*TO-DO ITEM*
Every entry, from the first to the last, should be written out exactly.

[Records from a dataset]
+-------+
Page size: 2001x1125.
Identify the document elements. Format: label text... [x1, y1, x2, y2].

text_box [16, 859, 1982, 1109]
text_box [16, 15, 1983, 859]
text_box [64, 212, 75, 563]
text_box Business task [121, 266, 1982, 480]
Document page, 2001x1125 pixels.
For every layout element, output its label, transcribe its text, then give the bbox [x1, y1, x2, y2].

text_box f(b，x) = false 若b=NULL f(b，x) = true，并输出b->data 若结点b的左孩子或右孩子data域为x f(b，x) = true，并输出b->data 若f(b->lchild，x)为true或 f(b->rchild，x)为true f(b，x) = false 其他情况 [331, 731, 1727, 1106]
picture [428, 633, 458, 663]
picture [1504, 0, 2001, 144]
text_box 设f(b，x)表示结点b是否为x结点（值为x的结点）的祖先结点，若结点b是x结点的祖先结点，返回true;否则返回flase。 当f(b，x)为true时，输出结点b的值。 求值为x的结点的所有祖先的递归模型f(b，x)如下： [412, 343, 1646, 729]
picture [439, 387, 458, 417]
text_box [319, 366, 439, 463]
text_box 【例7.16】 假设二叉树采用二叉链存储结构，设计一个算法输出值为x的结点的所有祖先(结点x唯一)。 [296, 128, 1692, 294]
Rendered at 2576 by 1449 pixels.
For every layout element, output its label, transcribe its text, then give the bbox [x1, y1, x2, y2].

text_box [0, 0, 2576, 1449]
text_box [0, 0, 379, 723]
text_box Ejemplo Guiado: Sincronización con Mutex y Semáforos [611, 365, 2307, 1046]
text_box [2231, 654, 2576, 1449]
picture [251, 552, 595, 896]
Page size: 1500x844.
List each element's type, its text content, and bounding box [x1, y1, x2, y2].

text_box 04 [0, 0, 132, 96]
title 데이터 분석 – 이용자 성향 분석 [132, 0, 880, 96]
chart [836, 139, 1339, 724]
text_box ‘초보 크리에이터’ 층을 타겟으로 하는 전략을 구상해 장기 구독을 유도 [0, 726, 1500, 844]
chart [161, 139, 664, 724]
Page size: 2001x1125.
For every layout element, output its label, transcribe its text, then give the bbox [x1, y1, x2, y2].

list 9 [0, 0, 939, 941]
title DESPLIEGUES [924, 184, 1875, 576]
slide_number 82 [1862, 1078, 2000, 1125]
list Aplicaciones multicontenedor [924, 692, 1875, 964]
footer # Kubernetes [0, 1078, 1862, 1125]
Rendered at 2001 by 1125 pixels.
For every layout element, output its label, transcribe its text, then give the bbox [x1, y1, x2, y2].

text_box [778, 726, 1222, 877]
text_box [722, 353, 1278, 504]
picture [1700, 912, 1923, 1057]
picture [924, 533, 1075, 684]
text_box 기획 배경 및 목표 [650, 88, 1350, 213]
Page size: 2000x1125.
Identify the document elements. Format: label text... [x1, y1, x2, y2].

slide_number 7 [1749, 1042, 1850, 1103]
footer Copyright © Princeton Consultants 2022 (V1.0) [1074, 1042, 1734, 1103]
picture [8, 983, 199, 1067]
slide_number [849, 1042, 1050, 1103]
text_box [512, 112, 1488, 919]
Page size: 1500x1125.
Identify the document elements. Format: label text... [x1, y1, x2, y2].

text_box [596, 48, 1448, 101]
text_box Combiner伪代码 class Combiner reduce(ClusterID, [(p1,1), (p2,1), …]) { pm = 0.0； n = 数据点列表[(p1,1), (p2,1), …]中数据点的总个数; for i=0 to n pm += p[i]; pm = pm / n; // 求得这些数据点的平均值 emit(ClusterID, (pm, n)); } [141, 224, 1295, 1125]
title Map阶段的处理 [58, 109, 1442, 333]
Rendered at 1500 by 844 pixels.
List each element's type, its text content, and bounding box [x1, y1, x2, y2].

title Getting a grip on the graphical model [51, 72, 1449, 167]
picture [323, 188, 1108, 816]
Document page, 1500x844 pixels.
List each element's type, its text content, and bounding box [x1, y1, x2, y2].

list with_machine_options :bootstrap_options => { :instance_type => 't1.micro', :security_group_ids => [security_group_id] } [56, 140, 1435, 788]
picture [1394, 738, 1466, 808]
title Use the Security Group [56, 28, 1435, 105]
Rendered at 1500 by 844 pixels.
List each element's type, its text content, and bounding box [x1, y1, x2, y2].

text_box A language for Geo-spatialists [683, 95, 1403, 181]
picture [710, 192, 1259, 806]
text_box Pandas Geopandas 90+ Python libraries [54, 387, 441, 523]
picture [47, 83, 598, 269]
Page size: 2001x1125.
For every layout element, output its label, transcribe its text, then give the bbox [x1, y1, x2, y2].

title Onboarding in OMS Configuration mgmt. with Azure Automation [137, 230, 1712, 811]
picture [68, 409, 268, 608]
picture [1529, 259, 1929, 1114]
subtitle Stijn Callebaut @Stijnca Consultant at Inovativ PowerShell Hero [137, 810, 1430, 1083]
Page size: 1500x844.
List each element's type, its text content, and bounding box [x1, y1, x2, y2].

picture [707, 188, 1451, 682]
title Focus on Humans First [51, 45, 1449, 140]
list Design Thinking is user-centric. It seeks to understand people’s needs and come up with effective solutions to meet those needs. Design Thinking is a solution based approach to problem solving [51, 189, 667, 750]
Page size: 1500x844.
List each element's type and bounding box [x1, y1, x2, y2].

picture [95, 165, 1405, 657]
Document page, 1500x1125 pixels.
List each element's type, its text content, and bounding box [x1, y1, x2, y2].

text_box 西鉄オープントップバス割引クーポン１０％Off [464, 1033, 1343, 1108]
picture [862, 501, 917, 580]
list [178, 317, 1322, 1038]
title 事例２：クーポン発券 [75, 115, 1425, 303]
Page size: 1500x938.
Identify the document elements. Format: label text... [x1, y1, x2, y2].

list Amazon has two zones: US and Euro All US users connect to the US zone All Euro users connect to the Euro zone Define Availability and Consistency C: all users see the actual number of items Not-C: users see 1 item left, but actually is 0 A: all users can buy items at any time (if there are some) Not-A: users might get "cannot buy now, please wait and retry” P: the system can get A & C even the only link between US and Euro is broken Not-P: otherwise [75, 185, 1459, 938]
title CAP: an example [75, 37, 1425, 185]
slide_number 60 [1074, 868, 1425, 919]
+-------+
*ANSWER SPACE*
Page size: 2001x1125.
Identify the document elements. Format: label text... [x1, y1, x2, y2].

text_box [16, 859, 1982, 1109]
text_box [16, 15, 1983, 859]
text_box [64, 212, 75, 563]
text_box Business task [121, 266, 1982, 480]
Document page, 2001x1125 pixels.
For every layout element, output its label, transcribe its text, then give the bbox [x1, y1, x2, y2].

text_box f(b，x) = false 若b=NULL f(b，x) = true，并输出b->data 若结点b的左孩子或右孩子data域为x f(b，x) = true，并输出b->data 若f(b->lchild，x)为true或 f(b->rchild，x)为true f(b，x) = false 其他情况 [331, 731, 1727, 1106]
picture [428, 633, 458, 663]
picture [1504, 0, 2001, 144]
text_box 设f(b，x)表示结点b是否为x结点（值为x的结点）的祖先结点，若结点b是x结点的祖先结点，返回true;否则返回flase。 当f(b，x)为true时，输出结点b的值。 求值为x的结点的所有祖先的递归模型f(b，x)如下： [412, 343, 1646, 729]
picture [439, 387, 458, 417]
text_box [319, 366, 439, 463]
text_box 【例7.16】 假设二叉树采用二叉链存储结构，设计一个算法输出值为x的结点的所有祖先(结点x唯一)。 [296, 128, 1692, 294]
Rendered at 2576 by 1449 pixels.
For every layout element, output its label, transcribe its text, then give the bbox [x1, y1, x2, y2].

text_box [0, 0, 2576, 1449]
text_box [0, 0, 379, 723]
text_box Ejemplo Guiado: Sincronización con Mutex y Semáforos [611, 365, 2307, 1046]
text_box [2231, 654, 2576, 1449]
picture [251, 552, 595, 896]
Page size: 1500x844.
List each element's type, its text content, and bounding box [x1, y1, x2, y2].

text_box 04 [0, 0, 132, 96]
title 데이터 분석 – 이용자 성향 분석 [132, 0, 880, 96]
chart [836, 139, 1339, 724]
text_box ‘초보 크리에이터’ 층을 타겟으로 하는 전략을 구상해 장기 구독을 유도 [0, 726, 1500, 844]
chart [161, 139, 664, 724]
Page size: 2001x1125.
For every layout element, output its label, transcribe its text, then give the bbox [x1, y1, x2, y2].

list 9 [0, 0, 939, 941]
title DESPLIEGUES [924, 184, 1875, 576]
slide_number 82 [1862, 1078, 2000, 1125]
list Aplicaciones multicontenedor [924, 692, 1875, 964]
footer # Kubernetes [0, 1078, 1862, 1125]
Rendered at 2001 by 1125 pixels.
For every layout element, output its label, transcribe its text, then give the bbox [x1, y1, x2, y2].

text_box [778, 726, 1222, 877]
text_box [722, 353, 1278, 504]
picture [1700, 912, 1923, 1057]
picture [924, 533, 1075, 684]
text_box 기획 배경 및 목표 [650, 88, 1350, 213]
Page size: 2000x1125.
Identify the document elements. Format: label text... [x1, y1, x2, y2].

slide_number 7 [1749, 1042, 1850, 1103]
footer Copyright © Princeton Consultants 2022 (V1.0) [1074, 1042, 1734, 1103]
picture [8, 983, 199, 1067]
slide_number [849, 1042, 1050, 1103]
text_box [512, 112, 1488, 919]
Page size: 1500x1125.
Identify the document elements. Format: label text... [x1, y1, x2, y2].

text_box [596, 48, 1448, 101]
text_box Combiner伪代码 class Combiner reduce(ClusterID, [(p1,1), (p2,1), …]) { pm = 0.0； n = 数据点列表[(p1,1), (p2,1), …]中数据点的总个数; for i=0 to n pm += p[i]; pm = pm / n; // 求得这些数据点的平均值 emit(ClusterID, (pm, n)); } [141, 224, 1295, 1125]
title Map阶段的处理 [58, 109, 1442, 333]
Rendered at 1500 by 844 pixels.
List each element's type, its text content, and bounding box [x1, y1, x2, y2].

title Getting a grip on the graphical model [51, 72, 1449, 167]
picture [323, 188, 1108, 816]
Document page, 1500x844 pixels.
List each element's type, its text content, and bounding box [x1, y1, x2, y2].

list with_machine_options :bootstrap_options => { :instance_type => 't1.micro', :security_group_ids => [security_group_id] } [56, 140, 1435, 788]
picture [1394, 738, 1466, 808]
title Use the Security Group [56, 28, 1435, 105]
Rendered at 1500 by 844 pixels.
List each element's type, its text content, and bounding box [x1, y1, x2, y2].

text_box A language for Geo-spatialists [683, 95, 1403, 181]
picture [710, 192, 1259, 806]
text_box Pandas Geopandas 90+ Python libraries [54, 387, 441, 523]
picture [47, 83, 598, 269]
Page size: 2001x1125.
For every layout element, output its label, transcribe its text, then give the bbox [x1, y1, x2, y2].

title Onboarding in OMS Configuration mgmt. with Azure Automation [137, 230, 1712, 811]
picture [68, 409, 268, 608]
picture [1529, 259, 1929, 1114]
subtitle Stijn Callebaut @Stijnca Consultant at Inovativ PowerShell Hero [137, 810, 1430, 1083]
Page size: 1500x844.
List each element's type, its text content, and bounding box [x1, y1, x2, y2].

picture [707, 188, 1451, 682]
title Focus on Humans First [51, 45, 1449, 140]
list Design Thinking is user-centric. It seeks to understand people’s needs and come up with effective solutions to meet those needs. Design Thinking is a solution based approach to problem solving [51, 189, 667, 750]
Page size: 1500x844.
List each element's type and bounding box [x1, y1, x2, y2].

picture [95, 165, 1405, 657]
Document page, 1500x1125 pixels.
List each element's type, its text content, and bounding box [x1, y1, x2, y2].

text_box 西鉄オープントップバス割引クーポン１０％Off [464, 1033, 1343, 1108]
picture [862, 501, 917, 580]
list [178, 317, 1322, 1038]
title 事例２：クーポン発券 [75, 115, 1425, 303]
Page size: 1500x938.
Identify the document elements. Format: label text... [x1, y1, x2, y2].

list Amazon has two zones: US and Euro All US users connect to the US zone All Euro users connect to the Euro zone Define Availability and Consistency C: all users see the actual number of items Not-C: users see 1 item left, but actually is 0 A: all users can buy items at any time (if there are some) Not-A: users might get "cannot buy now, please wait and retry” P: the system can get A & C even the only link between US and Euro is broken Not-P: otherwise [75, 185, 1459, 938]
title CAP: an example [75, 37, 1425, 185]
slide_number 60 [1074, 868, 1425, 919]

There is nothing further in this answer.